*Task*
The lines you return should be those containing the string "that", taken from the data below.

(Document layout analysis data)
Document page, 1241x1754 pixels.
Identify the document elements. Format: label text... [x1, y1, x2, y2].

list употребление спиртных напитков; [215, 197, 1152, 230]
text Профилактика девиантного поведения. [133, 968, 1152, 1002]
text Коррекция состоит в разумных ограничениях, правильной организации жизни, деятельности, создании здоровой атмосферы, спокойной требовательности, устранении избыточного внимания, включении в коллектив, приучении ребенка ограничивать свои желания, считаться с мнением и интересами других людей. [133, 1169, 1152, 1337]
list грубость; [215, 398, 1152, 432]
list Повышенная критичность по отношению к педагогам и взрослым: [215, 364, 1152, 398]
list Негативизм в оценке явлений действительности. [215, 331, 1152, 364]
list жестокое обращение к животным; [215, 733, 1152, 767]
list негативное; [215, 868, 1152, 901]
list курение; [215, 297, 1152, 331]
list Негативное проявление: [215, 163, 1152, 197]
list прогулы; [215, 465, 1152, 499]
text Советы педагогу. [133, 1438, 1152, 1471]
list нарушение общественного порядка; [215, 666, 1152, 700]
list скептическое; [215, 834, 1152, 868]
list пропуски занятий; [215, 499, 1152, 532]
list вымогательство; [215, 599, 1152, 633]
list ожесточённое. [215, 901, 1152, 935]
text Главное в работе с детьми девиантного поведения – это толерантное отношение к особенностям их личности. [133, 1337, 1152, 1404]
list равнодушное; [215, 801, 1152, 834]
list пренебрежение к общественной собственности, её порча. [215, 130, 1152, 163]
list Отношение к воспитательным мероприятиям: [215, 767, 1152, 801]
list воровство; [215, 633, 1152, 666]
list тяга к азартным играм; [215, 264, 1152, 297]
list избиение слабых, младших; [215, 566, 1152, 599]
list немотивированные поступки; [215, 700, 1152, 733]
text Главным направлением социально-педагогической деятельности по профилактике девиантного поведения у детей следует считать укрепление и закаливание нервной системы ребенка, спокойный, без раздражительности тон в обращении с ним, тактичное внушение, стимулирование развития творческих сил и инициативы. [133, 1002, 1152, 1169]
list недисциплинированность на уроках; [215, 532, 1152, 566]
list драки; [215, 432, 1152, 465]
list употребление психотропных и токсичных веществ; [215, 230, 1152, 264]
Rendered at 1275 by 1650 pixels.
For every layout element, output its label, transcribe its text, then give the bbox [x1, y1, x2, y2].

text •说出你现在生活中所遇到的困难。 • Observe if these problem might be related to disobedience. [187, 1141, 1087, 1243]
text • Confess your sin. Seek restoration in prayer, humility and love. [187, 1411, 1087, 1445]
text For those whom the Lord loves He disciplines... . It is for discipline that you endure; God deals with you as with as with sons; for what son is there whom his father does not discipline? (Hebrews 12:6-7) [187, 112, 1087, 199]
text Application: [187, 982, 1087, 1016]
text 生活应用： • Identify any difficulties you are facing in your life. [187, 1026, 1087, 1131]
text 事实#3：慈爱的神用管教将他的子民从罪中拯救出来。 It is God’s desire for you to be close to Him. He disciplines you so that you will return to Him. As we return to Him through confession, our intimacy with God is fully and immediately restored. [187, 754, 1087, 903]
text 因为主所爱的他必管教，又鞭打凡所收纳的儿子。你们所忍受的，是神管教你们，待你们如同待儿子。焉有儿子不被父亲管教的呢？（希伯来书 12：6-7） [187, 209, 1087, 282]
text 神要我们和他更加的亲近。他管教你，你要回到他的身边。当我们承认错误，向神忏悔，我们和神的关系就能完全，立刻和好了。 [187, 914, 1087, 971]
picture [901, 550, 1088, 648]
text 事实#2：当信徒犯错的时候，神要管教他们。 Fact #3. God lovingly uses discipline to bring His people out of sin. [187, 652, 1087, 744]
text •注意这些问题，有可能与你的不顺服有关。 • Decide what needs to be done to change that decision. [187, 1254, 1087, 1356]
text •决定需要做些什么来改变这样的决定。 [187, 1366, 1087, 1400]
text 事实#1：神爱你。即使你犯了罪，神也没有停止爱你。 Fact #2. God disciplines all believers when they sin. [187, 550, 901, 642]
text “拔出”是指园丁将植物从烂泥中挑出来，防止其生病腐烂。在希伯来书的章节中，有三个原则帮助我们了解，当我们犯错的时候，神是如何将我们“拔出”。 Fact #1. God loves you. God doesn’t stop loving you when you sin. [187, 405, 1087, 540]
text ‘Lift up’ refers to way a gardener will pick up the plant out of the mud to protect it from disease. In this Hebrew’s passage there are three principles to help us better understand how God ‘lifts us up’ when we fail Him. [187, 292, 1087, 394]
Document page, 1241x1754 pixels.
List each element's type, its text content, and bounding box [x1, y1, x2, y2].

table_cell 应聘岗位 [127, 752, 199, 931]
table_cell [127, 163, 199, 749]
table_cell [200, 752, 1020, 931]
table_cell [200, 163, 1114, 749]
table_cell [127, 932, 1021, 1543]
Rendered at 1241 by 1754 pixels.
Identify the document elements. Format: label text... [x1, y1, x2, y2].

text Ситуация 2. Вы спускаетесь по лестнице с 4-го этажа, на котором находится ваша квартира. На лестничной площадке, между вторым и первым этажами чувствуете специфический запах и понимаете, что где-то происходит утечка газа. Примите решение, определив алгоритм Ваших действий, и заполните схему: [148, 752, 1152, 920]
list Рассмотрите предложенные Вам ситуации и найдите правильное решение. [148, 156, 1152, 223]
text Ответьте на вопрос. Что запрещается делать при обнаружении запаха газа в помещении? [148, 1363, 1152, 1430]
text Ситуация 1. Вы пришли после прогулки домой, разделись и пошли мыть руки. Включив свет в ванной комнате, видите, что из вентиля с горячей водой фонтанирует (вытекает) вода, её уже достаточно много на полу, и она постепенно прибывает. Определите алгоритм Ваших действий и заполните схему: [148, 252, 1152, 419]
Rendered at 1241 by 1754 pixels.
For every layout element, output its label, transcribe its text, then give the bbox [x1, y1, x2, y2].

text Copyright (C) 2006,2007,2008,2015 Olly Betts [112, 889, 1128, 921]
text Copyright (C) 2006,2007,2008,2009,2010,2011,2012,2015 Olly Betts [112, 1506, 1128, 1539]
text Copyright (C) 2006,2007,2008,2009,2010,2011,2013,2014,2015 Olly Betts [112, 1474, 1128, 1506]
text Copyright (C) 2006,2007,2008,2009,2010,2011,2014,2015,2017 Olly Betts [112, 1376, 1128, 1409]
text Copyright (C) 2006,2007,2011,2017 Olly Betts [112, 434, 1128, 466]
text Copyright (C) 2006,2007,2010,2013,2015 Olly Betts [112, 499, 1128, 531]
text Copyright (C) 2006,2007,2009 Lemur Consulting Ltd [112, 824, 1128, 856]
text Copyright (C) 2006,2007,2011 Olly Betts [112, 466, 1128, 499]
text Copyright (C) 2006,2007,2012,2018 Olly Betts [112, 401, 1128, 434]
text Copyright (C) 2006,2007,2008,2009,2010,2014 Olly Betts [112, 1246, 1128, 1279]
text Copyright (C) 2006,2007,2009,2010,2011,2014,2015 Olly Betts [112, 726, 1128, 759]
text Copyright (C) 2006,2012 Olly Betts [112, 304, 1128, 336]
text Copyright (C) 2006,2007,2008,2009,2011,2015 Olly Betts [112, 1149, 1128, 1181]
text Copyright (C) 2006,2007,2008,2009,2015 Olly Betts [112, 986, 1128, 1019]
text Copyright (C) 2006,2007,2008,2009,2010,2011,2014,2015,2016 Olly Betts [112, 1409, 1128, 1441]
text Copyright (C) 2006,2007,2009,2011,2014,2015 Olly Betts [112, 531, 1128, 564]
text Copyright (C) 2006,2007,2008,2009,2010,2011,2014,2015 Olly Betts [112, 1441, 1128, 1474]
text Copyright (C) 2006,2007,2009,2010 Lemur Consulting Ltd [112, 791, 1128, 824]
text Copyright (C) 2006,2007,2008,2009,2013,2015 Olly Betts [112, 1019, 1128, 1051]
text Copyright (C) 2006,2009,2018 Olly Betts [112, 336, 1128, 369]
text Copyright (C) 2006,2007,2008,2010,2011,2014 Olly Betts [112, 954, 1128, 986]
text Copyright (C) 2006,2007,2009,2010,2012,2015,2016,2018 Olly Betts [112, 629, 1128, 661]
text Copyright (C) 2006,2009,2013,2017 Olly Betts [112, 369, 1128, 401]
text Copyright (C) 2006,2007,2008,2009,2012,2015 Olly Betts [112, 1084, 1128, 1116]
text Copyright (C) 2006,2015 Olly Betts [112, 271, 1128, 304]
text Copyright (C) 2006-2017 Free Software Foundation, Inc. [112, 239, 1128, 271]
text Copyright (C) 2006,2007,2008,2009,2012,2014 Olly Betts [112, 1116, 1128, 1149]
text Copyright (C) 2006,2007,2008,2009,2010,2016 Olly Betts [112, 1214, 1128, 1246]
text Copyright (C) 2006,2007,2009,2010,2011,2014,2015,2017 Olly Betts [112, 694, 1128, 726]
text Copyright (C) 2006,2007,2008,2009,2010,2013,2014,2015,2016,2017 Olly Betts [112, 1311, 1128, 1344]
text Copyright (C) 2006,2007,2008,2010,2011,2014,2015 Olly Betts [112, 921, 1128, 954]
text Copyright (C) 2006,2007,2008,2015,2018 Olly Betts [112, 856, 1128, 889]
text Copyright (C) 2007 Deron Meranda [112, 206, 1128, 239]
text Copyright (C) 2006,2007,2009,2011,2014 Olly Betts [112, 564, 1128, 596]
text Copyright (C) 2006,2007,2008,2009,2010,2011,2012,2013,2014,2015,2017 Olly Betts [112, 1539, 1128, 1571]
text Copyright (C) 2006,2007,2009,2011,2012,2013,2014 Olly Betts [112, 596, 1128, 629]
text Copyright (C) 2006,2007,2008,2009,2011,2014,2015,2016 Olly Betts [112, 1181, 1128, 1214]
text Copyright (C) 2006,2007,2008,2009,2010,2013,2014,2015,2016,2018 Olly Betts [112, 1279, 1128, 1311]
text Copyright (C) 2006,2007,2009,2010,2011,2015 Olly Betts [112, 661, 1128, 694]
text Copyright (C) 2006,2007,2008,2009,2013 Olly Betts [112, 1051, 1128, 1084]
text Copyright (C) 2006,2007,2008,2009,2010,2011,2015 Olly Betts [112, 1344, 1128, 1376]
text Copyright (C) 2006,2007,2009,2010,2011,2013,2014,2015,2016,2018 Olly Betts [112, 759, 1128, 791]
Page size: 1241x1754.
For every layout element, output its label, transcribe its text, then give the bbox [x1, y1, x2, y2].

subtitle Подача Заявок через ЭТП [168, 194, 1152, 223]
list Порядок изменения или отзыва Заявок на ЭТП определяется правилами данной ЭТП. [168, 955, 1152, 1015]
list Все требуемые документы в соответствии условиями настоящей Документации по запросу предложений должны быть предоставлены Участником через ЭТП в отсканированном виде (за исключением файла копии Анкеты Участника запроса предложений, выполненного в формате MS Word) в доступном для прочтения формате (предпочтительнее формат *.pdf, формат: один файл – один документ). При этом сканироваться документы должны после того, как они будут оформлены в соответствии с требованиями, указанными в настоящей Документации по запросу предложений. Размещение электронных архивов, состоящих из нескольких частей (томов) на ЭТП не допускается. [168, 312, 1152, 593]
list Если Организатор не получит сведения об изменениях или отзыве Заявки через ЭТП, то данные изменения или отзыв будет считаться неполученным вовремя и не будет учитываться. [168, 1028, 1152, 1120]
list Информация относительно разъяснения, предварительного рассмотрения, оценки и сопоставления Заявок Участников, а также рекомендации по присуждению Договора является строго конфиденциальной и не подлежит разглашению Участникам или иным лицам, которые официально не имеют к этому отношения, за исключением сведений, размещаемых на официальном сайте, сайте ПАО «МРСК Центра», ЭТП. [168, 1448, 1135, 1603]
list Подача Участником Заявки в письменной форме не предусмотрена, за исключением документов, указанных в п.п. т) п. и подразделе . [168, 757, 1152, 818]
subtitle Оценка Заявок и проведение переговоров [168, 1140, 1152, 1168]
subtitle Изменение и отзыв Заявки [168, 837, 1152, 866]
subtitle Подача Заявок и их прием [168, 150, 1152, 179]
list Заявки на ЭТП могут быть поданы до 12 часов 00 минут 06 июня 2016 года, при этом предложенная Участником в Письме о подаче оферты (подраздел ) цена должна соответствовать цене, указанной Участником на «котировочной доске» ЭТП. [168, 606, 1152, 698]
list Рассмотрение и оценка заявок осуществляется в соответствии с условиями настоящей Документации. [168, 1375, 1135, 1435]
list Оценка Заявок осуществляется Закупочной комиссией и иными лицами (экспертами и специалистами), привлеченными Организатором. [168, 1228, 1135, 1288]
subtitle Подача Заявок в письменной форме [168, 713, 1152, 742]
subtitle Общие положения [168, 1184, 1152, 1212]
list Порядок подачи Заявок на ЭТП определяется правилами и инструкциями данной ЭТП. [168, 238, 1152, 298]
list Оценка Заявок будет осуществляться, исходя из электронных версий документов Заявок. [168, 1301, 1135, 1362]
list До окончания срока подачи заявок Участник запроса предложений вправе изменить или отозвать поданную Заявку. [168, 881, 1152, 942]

*Solution for this exercise*
text For those whom the Lord loves He disciplines... . It is for discipline that you endure; God deals with you as with as with sons; for what son is there whom his father does not discipline? (Hebrews 12:6-7) [187, 112, 1087, 199]
text 事实#3：慈爱的神用管教将他的子民从罪中拯救出来。 It is God’s desire for you to be close to Him. He disciplines you so that you will return to Him. As we return to Him through confession, our intimacy with God is fully and immediately restored. [187, 754, 1087, 903]
text •注意这些问题，有可能与你的不顺服有关。 • Decide what needs to be done to change that decision. [187, 1254, 1087, 1356]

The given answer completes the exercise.